The future of the children will depend on how good the Mother Code is and there lies a problem: Rose McBride just did not have time to complete it all. The Mothers were launched and left to figure out the rest for themselves. They may have the knowledge and instincts of the real mothers but they are, after all, only computers running code. They have the ability to learn, but will they learn enough? How will they look after their children? Will they be able to find each other? Will they be able to build a new human race?

And so we move forward to 2060. Kai is now six and his Mother, Rho-Z, or Rosie as he calls her, decides it is time to look for the other children. How will they fare? How many have survived? Driven by their incomplete Mother Code, will they succeed in restarting the human race?
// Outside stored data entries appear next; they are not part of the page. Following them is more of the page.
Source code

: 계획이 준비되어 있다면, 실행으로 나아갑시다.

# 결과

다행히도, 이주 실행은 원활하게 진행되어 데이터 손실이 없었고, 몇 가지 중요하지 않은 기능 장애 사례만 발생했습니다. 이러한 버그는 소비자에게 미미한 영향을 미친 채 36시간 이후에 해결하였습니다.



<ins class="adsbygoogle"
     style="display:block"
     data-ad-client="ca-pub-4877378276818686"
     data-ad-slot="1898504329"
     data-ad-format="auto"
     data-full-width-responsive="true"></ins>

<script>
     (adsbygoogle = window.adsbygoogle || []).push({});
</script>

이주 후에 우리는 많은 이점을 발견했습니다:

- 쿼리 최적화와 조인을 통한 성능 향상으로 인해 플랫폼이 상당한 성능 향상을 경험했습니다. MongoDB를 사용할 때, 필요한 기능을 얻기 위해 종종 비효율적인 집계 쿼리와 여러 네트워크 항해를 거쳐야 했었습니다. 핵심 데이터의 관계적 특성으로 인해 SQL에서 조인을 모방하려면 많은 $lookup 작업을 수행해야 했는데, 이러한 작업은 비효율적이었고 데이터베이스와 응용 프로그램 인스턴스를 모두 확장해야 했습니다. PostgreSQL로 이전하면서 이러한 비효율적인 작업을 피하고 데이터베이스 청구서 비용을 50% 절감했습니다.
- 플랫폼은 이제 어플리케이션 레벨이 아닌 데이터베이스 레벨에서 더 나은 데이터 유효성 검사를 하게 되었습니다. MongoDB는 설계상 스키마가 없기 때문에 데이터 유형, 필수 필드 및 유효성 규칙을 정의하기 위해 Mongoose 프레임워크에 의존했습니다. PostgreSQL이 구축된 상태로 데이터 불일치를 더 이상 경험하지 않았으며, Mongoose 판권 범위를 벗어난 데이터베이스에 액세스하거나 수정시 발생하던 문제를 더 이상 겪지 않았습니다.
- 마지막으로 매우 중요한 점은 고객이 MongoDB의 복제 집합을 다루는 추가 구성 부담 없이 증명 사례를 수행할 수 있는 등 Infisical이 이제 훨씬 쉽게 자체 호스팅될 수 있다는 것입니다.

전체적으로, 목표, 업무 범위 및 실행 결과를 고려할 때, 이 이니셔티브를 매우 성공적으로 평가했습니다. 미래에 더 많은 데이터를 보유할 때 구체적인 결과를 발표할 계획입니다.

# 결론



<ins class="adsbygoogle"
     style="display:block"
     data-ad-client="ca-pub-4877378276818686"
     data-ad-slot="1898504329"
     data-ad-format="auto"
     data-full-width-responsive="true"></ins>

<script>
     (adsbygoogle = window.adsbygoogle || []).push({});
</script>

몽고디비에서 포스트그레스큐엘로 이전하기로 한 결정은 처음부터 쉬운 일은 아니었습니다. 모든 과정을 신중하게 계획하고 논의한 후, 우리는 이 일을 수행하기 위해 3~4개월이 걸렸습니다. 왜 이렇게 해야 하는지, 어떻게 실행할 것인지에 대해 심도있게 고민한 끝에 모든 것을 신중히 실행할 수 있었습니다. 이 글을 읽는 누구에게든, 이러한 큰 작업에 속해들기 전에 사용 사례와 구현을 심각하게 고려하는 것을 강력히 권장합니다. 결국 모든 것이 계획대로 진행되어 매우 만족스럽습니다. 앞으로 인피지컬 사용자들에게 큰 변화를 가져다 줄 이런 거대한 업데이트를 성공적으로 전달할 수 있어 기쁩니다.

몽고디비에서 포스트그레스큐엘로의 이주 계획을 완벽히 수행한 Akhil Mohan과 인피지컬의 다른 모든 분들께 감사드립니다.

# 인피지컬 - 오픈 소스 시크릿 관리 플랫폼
The novel is nicely constructed and moves up and down the timeline as it tells its story. Moving between the early days with Blevins and his team and, a few years later, the exploits of Kai as his Mother decides it is time to find the other children, the story builds in a very satisfactory way. As the Then and the Now come closer together, we move on the What Next. The pacing is even throughout and the chapters neatly blended. The story felt real and the characters stood up soundly; there were enough to make the story work whilst being spared there being too many to keep track of. The science also felt right and, in this day of CoVID-19, I found a certain resonance with our current situation.

I enjoyed this book (and, indeed, found it hard to put down). I thought it had a good, thought-through story to tell and was well written. For a first novel it leaves me wondering what the author will write next - and I am looking forward to finding out.